Silicon Photonics – The Future of Computer Industry

Chips are moving more and more data around, making metallic writing on and between them won’t be able to fuss thus our future computer industry might not be able to attain our demands of total efficiency.  With this in mind our future computing may need a light touch factually.

Researchers are in the verge to solution it and are faced to variety of issues such as cost reduction and finding ways to flabbergasted basic material downside. As of now researchers are now on the approach of using silicon photonics to save computer industry.
This new found technology employs silicon as optical material, and if found compatible to the CMOS semiconductor processing, silicon photonics is the answer to low-cost optical devices, easy integration and fast data transfer, though problems aroused such as the fact that silicon doesn’t emit light and is an indirect bandgap material according to a leading researcher of this field and a professor of electrical and engineering at the University of California, Santa Barbara, John Bowers. Thinking outside the box, another possibility would be to produce the light off chip and use silicon only for modulation, routing and detection in case incorporating more emission efficient III-V semiconductor compounds such as indium phosphide or indium gallium arsenide fails.

Companies are now putting silicon photonics to work and future computer communication will likely to travel over fiber, using transceivers to translate from photons to electrons and back.  Doing so would countenance servers to converse to each other over fiber and solve some data center bandwidth, thermal and cost problems. `Another silicon photonics tactic comes from privately held Luxtera Inc., of Carlsbad, Calif. Their view point is to route protons on a CMOS chip using CMOS manufacturing process. The fact that silicon could not emit light but could absorb it in the visible and near infrared ranges is an implication that silicon photonics can be done. Luxtera uses 1490nm lasers which are surface-coupled into waveguides. Silicon modulators can clasp the beam on and off 10 billion times per second as these waveguides send light into it. The said silicon photonics technology consumes less of about one tenth of other optical technologies however the company’s silicon photonics technique uses less than one-third the power of an electrical approach.
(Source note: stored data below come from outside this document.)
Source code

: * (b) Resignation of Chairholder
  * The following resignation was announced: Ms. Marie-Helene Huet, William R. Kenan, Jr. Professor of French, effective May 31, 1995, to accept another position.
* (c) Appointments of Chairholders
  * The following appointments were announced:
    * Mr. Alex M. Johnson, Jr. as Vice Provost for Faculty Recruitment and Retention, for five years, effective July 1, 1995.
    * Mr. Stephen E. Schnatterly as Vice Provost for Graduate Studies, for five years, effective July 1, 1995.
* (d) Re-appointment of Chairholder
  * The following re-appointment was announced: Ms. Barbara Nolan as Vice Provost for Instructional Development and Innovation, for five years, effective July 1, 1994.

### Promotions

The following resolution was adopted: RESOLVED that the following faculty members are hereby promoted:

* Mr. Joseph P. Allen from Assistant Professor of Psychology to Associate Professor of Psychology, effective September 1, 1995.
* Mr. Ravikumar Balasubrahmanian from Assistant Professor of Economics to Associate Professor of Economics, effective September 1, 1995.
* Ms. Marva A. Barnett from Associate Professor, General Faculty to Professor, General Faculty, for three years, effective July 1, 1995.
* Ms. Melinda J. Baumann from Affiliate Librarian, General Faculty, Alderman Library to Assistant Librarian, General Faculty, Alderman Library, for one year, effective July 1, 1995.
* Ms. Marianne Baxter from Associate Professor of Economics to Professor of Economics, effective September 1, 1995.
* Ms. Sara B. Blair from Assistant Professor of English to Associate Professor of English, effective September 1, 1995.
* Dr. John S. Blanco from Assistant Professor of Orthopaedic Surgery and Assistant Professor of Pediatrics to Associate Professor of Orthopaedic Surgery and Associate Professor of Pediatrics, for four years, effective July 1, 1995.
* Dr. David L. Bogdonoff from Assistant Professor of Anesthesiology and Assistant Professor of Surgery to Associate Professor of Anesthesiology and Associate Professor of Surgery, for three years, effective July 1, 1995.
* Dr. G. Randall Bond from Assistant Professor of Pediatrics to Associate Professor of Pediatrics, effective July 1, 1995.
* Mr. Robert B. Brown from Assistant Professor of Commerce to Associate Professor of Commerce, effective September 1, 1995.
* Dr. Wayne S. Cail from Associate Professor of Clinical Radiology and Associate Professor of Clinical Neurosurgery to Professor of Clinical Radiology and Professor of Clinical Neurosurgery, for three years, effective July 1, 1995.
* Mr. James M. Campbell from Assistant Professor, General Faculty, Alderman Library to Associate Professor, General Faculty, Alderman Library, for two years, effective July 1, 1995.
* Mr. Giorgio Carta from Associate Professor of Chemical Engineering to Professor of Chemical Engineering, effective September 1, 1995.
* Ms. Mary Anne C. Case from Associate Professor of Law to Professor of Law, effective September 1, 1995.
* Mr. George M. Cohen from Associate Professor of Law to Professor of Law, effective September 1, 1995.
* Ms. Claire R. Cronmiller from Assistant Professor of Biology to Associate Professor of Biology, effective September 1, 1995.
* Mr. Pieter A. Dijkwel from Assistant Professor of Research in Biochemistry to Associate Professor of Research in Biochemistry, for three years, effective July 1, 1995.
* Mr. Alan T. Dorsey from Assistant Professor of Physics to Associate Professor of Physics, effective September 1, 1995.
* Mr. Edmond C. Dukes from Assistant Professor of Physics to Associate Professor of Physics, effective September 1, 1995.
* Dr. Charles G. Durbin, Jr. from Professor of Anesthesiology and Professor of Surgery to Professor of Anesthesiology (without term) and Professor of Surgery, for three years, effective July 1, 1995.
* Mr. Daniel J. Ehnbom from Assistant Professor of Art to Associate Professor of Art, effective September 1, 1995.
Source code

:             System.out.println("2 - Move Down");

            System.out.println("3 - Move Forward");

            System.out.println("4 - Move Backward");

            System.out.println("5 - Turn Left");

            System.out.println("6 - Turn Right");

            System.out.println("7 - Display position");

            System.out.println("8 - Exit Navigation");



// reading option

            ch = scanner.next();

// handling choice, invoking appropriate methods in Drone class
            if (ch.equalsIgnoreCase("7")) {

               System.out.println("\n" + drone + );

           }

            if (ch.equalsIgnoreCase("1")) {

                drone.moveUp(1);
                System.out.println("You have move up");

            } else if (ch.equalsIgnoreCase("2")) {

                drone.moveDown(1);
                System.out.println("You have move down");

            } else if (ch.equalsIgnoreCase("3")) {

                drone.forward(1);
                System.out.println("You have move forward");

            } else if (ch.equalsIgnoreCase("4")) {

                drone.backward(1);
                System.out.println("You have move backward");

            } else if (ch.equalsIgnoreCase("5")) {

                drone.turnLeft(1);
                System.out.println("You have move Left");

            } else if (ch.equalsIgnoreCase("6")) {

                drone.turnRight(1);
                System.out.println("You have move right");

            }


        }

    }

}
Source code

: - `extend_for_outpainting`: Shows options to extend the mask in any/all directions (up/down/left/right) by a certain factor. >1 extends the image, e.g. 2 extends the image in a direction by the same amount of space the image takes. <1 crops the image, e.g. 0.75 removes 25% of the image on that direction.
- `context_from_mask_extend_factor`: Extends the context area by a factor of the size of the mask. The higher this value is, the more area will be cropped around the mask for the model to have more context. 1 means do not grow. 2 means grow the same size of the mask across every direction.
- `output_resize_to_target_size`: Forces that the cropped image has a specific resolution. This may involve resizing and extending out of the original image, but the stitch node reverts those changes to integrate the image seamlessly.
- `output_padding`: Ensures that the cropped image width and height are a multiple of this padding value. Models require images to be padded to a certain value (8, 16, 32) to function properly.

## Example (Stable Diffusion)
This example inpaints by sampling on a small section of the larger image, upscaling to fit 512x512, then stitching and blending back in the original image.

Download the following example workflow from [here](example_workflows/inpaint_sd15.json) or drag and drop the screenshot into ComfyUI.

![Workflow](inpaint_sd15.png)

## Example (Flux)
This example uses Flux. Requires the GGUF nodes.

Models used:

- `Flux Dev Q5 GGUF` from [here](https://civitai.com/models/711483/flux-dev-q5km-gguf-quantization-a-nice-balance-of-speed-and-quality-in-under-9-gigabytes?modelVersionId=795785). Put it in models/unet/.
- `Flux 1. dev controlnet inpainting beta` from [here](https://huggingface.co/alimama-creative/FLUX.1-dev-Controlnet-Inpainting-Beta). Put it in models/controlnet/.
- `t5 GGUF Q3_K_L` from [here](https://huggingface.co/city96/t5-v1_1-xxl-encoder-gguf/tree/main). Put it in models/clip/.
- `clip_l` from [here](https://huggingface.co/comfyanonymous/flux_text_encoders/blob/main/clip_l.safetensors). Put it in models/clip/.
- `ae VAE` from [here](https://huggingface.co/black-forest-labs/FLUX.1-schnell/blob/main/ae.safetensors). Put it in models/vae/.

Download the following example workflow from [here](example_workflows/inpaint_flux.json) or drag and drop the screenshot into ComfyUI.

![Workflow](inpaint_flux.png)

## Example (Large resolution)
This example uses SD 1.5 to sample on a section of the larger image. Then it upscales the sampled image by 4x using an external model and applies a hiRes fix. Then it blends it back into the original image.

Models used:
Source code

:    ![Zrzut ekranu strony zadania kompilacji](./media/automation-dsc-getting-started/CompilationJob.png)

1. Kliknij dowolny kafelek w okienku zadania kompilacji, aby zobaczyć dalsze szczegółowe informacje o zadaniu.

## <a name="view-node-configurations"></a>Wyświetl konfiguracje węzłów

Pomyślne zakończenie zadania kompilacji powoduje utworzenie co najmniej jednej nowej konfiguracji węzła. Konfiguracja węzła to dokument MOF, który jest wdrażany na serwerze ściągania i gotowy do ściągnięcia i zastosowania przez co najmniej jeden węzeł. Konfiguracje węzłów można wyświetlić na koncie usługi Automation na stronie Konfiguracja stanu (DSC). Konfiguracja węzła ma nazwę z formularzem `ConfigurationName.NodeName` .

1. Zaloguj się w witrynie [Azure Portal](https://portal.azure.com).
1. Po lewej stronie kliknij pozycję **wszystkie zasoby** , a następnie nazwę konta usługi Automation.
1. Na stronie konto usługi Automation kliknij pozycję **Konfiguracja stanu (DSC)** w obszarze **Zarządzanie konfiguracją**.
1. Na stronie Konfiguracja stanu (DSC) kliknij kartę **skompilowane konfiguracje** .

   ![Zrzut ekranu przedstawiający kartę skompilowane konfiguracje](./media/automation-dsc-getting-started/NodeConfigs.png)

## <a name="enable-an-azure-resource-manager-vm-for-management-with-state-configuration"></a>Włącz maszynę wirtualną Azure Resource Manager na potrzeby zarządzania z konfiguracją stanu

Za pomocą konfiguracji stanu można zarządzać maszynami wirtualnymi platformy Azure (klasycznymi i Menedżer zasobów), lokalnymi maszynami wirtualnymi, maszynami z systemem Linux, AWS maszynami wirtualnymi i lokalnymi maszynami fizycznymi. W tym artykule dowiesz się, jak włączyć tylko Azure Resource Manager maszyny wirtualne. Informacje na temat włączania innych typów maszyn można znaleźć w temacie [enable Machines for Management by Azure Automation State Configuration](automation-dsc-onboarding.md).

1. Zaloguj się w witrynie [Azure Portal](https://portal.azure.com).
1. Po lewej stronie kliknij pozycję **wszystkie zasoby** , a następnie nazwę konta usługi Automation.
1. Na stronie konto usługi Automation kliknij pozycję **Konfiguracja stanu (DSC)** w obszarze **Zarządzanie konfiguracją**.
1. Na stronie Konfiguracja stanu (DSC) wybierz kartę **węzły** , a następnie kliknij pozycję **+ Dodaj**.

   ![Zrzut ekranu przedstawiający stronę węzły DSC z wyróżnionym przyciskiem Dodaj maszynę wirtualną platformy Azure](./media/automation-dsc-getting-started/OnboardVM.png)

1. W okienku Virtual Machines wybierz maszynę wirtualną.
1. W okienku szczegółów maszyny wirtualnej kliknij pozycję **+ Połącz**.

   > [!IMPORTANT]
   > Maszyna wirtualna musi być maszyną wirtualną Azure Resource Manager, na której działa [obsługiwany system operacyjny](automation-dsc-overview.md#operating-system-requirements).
Until now the research continues on silicon photonics . According to Beausoleil who noted a number of challenges in chip-scale silicon photonics, it is still to be decided on whether to put light source on the chip or to bring it in. Currently, chips are two-dimensional, but interconnect needs are forcing the industry into 3 dimensional. Solutions had been think of in which the manager of silicon integrated nanophotonics Yuri Vlasov investigated and noted that implementing such thing creates numerous hurdles knowing that as the chip runs it generates heat  causing to temperature rise and take note that this rise isn’t stable. Designing optical components to handle such heat swings will be a challenge, especially given that the device must be compact, low cost, low in power usage and CMOS compatible.

Although Vlasov doesn’t expect on chip silicon photonics to appear soon and believes that we have all the building blocks and the next step is to how to put it all together.